_Task instructions_
Could you copy the entries below word for word, from the line holding "time: 12:48" through the end of the entries, inclusive, and leave the pictures out of your copy?

+===+

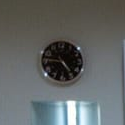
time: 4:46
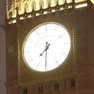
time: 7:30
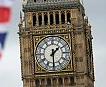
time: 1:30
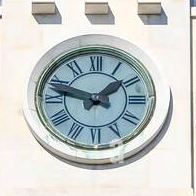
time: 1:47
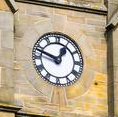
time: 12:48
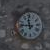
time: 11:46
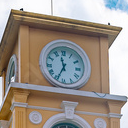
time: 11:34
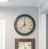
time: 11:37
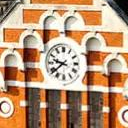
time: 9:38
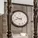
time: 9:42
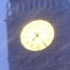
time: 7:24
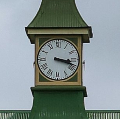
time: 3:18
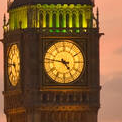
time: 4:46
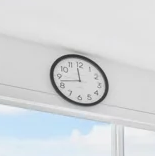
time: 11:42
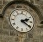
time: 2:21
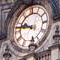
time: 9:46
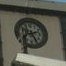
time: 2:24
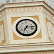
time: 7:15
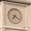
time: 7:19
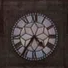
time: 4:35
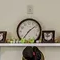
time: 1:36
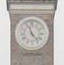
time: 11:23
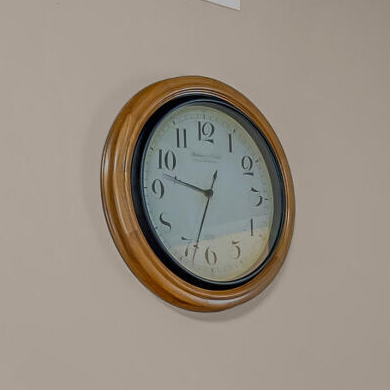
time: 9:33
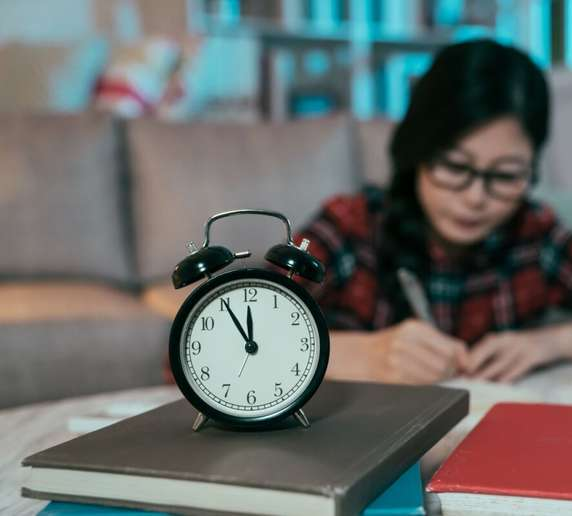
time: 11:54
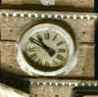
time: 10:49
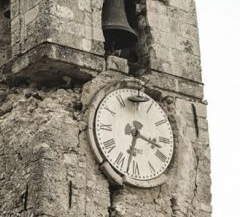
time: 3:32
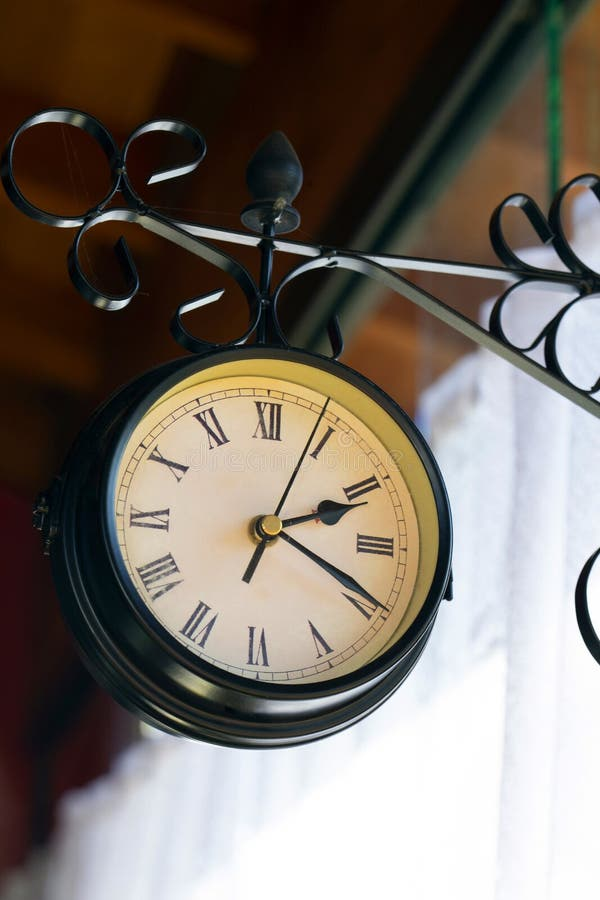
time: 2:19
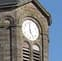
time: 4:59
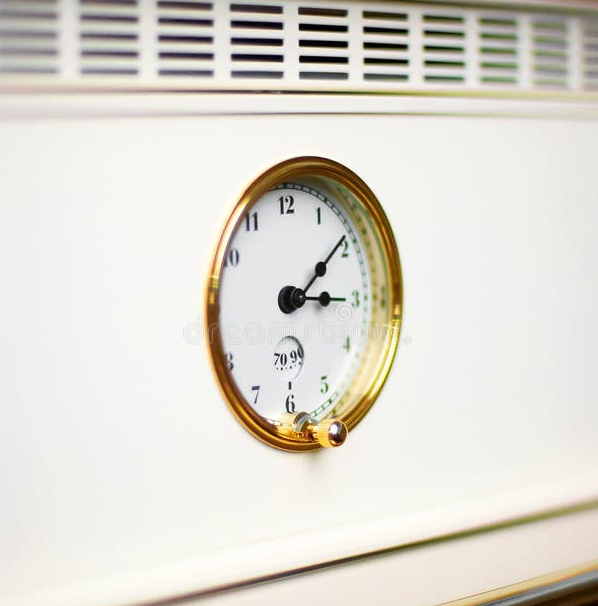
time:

+===+

_Finished task_
time: 12:48
time: 11:46
time: 11:34
time: 11:37
time: 9:38
time: 9:42
time: 7:24
time: 3:18
time: 4:46
time: 11:42
time: 2:21
time: 9:46
time: 2:24
time: 7:15
time: 7:19
time: 4:35
time: 1:36
time: 11:23
time: 9:33
time: 11:54
time: 10:49
time: 3:32
time: 2:19
time: 4:59
time:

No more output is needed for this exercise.